# How do I keep a ram?



## Ewenicorn (May 5, 2020)

I recently got 4 ewes and a ram, all lambs still. I know when he hits the 3-4 month mark he has to be separated but I know I can't keep him alone. I don't know the best situation to have him in once he's separated because I have also been told keeping rams together is a bad idea. I want to breed him with the ewes next year so I don't want to get rid of him.


----------



## Roving Jacobs (May 5, 2020)

I currently have 6 adult rams and 6 ram lambs (and 1 wether) together and they all get along fine. Introductions are the tricky part but not usually an issue when introducing baby rams. In your situation I would get him a wether (castrated male) buddy instead though. Keep them far enough from the ewes that you don't risk fence jumping or busting the place down to get to them and make sure you can feed from over a fence if possible. I prefer to keep a fence between me and my boys whenever possible, even though they're all well behaved, because you just can never truly trust a ram not to be a ram.


----------



## secuono (May 5, 2020)

What breed?
Get him a castrated friend of similar age. 
He may be able to be in with everyone during breeding as well, if the ram is mellow enough. So won't need yet another wether to keep the first company during breeding season.


----------



## Ewenicorn (May 5, 2020)

secuono said:


> What breed?
> Get him a castrated friend of similar age.
> He may be able to be in with everyone during breeding as well, if the ram is mellow enough. So won't need yet another wether to keep the first company during breeding season.
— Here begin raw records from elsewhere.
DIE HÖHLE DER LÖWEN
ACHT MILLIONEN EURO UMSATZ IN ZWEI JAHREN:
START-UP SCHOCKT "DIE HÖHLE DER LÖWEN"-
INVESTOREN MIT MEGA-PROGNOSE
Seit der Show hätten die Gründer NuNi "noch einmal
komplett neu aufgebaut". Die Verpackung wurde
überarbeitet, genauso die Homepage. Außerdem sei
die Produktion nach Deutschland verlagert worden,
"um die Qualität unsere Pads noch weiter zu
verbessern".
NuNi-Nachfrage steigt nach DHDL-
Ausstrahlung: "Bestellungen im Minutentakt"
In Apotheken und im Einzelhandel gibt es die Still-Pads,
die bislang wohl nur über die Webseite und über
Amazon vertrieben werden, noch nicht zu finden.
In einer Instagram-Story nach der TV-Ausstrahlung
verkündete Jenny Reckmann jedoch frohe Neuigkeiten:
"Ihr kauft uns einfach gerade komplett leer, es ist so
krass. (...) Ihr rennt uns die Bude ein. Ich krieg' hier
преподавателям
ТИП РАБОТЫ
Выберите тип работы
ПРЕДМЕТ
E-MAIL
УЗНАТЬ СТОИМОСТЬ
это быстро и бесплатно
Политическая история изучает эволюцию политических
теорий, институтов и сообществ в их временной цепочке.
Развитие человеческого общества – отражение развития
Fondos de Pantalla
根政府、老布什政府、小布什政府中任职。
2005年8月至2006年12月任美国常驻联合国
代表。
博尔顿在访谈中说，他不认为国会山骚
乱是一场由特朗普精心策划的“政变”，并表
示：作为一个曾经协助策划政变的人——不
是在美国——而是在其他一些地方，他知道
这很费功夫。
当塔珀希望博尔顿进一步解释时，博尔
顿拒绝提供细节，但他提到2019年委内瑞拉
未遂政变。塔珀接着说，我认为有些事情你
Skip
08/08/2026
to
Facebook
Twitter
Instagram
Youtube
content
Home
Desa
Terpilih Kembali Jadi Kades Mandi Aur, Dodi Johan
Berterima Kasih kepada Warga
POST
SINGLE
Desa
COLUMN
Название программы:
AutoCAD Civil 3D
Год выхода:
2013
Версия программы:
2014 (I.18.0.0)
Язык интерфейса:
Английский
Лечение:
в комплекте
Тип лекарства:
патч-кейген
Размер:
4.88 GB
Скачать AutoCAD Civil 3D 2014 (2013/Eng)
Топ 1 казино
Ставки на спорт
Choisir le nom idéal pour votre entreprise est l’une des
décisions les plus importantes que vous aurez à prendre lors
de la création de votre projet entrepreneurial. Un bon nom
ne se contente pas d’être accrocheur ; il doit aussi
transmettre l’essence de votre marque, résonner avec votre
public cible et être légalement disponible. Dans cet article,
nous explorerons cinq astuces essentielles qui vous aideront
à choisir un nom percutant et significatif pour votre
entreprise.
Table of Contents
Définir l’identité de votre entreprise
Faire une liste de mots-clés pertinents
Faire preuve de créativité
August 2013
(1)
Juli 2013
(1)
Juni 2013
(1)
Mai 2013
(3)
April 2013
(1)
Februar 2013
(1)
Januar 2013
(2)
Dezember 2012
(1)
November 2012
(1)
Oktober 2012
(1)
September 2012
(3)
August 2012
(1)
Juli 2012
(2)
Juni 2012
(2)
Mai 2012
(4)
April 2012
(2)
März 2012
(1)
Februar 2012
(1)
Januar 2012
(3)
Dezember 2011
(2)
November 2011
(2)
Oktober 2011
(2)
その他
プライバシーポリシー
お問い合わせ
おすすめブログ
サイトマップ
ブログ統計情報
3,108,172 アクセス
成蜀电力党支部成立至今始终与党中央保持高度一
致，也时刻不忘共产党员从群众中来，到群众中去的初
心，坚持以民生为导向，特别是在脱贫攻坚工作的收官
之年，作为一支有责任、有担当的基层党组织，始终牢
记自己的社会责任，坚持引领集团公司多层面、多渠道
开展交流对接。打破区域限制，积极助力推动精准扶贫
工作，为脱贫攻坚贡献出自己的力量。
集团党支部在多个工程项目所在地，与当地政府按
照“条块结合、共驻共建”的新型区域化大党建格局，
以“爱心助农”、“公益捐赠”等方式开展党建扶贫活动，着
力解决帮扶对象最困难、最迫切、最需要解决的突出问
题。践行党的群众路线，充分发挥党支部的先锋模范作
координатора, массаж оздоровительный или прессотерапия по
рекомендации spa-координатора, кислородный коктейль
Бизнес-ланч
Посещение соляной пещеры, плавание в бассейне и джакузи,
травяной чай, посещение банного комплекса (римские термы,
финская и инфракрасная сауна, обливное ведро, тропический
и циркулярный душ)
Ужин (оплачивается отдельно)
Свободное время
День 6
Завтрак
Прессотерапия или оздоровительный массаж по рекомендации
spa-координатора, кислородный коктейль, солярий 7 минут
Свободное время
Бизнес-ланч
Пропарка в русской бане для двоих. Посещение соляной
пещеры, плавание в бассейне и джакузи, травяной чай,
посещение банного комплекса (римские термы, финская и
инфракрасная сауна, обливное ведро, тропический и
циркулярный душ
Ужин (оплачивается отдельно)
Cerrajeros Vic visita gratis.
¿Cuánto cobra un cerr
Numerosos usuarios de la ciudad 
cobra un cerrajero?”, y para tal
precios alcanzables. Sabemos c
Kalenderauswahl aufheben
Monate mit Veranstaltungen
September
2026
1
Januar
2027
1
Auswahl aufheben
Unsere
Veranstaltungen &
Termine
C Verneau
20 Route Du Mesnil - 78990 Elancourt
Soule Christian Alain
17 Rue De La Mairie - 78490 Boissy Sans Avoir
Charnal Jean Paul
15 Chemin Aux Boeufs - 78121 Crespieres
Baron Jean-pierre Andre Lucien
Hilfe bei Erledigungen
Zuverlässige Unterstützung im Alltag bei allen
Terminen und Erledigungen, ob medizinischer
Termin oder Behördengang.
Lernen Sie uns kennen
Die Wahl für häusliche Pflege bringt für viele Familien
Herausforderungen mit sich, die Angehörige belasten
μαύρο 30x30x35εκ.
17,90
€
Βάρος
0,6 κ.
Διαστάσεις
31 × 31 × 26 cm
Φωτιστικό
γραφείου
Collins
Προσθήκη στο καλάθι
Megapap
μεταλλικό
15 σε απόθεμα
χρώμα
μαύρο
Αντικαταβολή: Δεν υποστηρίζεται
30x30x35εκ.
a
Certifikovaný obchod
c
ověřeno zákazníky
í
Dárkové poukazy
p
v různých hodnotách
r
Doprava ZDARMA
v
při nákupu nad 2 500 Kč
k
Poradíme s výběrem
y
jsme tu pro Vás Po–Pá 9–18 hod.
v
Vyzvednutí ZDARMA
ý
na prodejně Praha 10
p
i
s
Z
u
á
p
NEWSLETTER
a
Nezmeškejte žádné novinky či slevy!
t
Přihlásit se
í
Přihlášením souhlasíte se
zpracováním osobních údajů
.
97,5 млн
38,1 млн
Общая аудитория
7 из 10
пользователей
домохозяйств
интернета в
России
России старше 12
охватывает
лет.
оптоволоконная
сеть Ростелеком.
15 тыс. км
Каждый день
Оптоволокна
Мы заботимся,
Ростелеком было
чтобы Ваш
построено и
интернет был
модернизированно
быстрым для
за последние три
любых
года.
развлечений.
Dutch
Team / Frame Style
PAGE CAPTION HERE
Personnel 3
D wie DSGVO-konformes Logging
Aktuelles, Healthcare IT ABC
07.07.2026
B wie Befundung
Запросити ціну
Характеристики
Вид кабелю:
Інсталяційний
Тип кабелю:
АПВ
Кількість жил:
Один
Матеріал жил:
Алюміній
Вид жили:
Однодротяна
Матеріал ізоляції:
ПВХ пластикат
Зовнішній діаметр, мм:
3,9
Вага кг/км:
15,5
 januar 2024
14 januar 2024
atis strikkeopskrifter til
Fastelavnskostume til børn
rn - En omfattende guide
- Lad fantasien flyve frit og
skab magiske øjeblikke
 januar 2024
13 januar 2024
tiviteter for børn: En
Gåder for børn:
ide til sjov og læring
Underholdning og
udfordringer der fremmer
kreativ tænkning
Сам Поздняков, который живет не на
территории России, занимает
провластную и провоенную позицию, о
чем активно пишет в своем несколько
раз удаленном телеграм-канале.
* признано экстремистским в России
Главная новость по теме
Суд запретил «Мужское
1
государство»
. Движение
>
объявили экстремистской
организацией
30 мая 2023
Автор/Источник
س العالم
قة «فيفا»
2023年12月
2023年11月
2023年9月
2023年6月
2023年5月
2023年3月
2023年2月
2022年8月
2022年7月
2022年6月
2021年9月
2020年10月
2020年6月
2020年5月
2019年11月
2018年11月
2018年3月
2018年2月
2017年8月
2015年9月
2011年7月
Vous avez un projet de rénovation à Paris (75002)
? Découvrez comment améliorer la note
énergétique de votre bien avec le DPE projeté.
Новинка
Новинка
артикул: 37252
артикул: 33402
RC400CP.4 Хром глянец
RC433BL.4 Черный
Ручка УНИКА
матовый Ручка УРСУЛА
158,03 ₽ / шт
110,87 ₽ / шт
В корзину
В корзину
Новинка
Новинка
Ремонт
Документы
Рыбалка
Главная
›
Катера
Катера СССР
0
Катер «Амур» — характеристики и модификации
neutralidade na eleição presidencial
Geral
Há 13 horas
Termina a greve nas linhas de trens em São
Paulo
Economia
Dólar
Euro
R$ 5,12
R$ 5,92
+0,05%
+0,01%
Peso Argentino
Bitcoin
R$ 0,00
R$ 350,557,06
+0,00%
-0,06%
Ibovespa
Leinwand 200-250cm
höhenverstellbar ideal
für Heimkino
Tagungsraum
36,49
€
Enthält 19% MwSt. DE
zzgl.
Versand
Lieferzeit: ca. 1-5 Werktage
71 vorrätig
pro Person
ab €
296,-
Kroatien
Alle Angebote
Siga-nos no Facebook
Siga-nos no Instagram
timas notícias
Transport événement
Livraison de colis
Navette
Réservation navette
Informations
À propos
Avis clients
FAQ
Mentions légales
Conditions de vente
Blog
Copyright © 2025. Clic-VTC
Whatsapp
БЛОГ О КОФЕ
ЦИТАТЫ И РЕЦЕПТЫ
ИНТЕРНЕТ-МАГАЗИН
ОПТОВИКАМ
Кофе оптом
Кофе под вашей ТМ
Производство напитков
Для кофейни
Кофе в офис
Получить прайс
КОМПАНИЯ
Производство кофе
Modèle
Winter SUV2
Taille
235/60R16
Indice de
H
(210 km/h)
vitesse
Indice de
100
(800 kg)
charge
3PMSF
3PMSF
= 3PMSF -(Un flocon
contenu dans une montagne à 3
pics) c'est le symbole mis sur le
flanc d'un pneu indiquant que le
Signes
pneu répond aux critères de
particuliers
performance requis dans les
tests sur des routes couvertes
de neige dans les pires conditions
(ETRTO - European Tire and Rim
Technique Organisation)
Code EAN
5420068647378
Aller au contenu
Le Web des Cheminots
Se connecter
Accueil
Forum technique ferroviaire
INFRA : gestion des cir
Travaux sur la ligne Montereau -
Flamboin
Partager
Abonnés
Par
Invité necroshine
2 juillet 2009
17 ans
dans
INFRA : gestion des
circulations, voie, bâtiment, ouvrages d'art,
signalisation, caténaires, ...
He is a dorper/katahdin mix just like all my ewes.


----------



## Sheepshape (May 5, 2020)

Sheep (either sex) don't thrive if they are alone as they are flock animals. Ram lambs can be fertile from very early on (3-4 months), but ewe lambs rarely come into season before 6 months and usually after 9 months. Another ram lamb or a wether to keep him company if you are going to separate off soon would be the best idea. Rams make friends for life.


----------



## Baymule (May 5, 2020)

Dorper and Katahdin ram lambs can breed at 2 months old. Might ought to separate  him a little sooner than you thought.


----------



## Beekissed (May 6, 2020)

You can have him wear a ram apron for most of the year but separate him out of the ewes a month prior to the actual breeding date....completely away from the ewes where they can't smell one another.   Then, let him breed them and he can run with them for the next 5 mo. without  his apron.   When you get a ram lamb, wether him so your ram will have a companion then.


----------



## Ridgetop (May 13, 2020)

Are these sheep to produce meat for your table and occasionally to sell?  Do you plan to have them breed all year round (need a barn or shelter during the winter) or are you only set up for spring and summer lambing (no shelters).
If you plan to have lambs all year round, once the ewes are old enough to breed you can leave him with the ewes all the time.   No buddy needed that you have to feed.  On the other hand, if you plan to separate him for annual breeding, then a buddy would be a good thing.  Not another ram, because that ram would need to be penned separately while breeding the first one.  A wether would be best, since he can run with the flock during breeding.  

If you plan to run the ram with the sheep year round, your choices get even easier and more economical, not to mention tastier!  Buy a young wether to grow out for meat this year.  Put him in with the ram lamb.  By the time he goes in your freezer, the ewes are old enough to breed and you can turn the ram in with them.  Next year after they lamb, choose one of your own ram lambs, castrate it to raise for your freezer again, and put him in with the ram when you keep the ram apart from the ewes before the et breeding season.


----------